• [Reading text]:
▽

DG: Yeah. Members of the US Congress would hold these hearings for hours on end saying, “What are we going to do about the Osage and all this money?” Now this is, of course, during the booming 20s and there were white oil barons who were wealthy, and flappers, and all these people who had money, but they targeted the Osage because of prejudice and they went so far as to pass legislation to require Osage to have these white guardians to manage their fortunes. And the system was not abstractly racist, it was quite literally racist. It was based on the quantum of Osage blood. So if you were a full-blooded Osage, you were given one of these guardians. And so here you could be a great Chief leading a nation, or a scholar, or whatever you were in the community and you suddenly would have this white guardian telling you: “Get this new place, or this new car…” And not only was the system racist, but it also really ushered in one of the largest state-and-federally-sanctioned criminal enterprises, as many of the guardians began to swindle countless millions of dollars from the Osage.

△

• [Provided records]:
▽

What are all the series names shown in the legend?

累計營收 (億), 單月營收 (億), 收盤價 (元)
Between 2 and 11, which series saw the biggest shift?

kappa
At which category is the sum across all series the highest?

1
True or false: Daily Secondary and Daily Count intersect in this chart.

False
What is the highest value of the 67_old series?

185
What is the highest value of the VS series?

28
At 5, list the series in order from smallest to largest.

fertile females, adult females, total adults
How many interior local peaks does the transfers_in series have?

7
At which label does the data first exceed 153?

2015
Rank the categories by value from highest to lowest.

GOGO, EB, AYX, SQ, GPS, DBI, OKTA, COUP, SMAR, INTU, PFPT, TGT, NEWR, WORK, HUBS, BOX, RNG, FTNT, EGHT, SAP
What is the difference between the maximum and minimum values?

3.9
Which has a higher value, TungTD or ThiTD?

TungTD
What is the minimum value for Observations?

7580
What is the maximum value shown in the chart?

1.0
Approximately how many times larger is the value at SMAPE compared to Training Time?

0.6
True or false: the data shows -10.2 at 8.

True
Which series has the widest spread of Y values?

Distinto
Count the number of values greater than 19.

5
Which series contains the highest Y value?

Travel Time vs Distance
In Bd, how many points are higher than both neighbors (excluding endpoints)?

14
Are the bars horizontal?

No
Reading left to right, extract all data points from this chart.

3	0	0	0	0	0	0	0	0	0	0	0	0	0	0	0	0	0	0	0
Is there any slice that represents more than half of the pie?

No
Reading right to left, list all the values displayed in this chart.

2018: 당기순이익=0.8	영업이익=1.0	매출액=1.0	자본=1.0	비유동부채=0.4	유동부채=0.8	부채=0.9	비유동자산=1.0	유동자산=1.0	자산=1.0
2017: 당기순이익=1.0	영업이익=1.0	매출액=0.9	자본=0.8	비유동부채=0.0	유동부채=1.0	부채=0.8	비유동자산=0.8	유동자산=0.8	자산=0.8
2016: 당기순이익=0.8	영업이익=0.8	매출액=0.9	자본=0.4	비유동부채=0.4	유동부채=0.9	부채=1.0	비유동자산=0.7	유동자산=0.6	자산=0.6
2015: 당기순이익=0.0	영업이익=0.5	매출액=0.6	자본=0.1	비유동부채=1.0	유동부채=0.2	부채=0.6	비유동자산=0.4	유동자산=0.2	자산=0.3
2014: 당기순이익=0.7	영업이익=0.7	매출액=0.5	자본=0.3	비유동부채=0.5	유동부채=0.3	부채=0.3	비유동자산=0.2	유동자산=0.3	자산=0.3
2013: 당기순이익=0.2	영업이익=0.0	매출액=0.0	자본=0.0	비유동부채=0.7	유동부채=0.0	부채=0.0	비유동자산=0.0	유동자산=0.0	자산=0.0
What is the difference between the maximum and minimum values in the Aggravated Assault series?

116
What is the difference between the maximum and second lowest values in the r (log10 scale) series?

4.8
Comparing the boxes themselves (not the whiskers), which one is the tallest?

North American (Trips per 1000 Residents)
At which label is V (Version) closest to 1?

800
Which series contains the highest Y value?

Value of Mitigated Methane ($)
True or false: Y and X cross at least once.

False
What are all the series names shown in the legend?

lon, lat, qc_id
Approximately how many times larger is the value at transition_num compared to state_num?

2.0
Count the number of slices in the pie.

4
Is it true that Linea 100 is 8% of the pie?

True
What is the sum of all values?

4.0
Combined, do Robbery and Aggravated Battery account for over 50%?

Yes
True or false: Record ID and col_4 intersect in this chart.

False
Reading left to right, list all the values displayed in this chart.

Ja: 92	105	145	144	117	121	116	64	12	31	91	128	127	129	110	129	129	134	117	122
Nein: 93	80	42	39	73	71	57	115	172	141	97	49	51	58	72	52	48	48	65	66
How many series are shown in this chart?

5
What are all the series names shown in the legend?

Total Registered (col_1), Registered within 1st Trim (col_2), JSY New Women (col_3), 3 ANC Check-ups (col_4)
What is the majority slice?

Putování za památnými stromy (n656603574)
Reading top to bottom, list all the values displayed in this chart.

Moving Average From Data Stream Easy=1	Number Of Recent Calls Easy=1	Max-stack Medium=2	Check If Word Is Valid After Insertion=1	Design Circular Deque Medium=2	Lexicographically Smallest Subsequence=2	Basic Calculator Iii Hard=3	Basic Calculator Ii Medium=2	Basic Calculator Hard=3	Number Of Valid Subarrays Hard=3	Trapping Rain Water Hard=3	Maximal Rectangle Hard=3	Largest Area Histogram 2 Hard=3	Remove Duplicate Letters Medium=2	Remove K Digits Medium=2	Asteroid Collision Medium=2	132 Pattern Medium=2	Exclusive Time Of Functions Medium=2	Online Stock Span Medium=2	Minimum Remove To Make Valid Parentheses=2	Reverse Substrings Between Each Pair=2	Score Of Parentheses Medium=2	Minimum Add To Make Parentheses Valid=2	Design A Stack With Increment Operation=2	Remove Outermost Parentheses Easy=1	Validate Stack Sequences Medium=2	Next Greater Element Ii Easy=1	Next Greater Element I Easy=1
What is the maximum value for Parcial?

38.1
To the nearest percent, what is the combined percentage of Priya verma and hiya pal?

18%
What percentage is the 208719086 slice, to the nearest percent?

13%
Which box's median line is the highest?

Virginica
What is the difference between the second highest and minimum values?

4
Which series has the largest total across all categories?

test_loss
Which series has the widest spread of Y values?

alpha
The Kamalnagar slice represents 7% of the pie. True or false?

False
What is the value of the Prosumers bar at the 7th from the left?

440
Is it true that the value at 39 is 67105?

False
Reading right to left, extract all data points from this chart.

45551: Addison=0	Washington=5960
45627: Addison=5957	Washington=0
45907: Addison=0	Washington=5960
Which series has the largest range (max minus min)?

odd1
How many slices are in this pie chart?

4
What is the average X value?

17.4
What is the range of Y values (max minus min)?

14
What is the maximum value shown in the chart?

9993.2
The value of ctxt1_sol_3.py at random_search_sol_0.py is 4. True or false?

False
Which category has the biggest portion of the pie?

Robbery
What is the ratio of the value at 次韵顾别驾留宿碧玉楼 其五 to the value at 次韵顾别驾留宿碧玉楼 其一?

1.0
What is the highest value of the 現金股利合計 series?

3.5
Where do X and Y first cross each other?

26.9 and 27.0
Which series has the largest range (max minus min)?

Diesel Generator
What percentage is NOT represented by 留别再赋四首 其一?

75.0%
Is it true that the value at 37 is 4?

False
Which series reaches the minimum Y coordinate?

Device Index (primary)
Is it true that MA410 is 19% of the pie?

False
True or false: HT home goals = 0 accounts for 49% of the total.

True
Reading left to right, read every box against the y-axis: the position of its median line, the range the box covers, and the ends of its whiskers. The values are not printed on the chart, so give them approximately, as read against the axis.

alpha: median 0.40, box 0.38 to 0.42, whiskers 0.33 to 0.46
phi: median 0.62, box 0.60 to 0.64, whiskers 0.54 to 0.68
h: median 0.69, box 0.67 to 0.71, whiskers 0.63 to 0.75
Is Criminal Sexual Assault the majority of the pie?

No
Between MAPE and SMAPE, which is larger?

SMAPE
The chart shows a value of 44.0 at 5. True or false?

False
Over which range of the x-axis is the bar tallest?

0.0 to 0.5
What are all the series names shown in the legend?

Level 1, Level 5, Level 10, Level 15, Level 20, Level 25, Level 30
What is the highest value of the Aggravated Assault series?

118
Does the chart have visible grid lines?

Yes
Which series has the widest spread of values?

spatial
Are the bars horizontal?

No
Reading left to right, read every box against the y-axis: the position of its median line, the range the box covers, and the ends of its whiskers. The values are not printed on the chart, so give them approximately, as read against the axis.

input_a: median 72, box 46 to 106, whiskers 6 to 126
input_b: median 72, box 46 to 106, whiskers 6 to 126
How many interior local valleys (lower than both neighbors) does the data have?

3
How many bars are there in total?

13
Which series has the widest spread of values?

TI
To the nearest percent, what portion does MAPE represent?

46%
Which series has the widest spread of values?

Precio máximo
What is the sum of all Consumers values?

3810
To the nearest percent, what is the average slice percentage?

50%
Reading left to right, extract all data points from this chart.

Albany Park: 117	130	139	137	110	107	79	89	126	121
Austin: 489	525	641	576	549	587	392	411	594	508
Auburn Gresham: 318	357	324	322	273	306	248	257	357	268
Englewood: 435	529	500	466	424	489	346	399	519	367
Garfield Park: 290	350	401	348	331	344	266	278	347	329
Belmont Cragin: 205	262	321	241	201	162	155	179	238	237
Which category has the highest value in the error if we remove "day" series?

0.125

△

• [What the exercise asks]: Reproduce the passage above about the white guardians assigned to the Osage, word for word and in full.

• [Response to the task]:
DG: Yeah. Members of the US Congress would hold these hearings for hours on end saying, “What are we going to do about the Osage and all this money?” Now this is, of course, during the booming 20s and there were white oil barons who were wealthy, and flappers, and all these people who had money, but they targeted the Osage because of prejudice and they went so far as to pass legislation to require Osage to have these white guardians to manage their fortunes. And the system was not abstractly racist, it was quite literally racist. It was based on the quantum of Osage blood. So if you were a full-blooded Osage, you were given one of these guardians. And so here you could be a great Chief leading a nation, or a scholar, or whatever you were in the community and you suddenly would have this white guardian telling you: “Get this new place, or this new car…” And not only was the system racist, but it also really ushered in one of the largest state-and-federally-sanctioned criminal enterprises, as many of the guardians began to swindle countless millions of dollars from the Osage.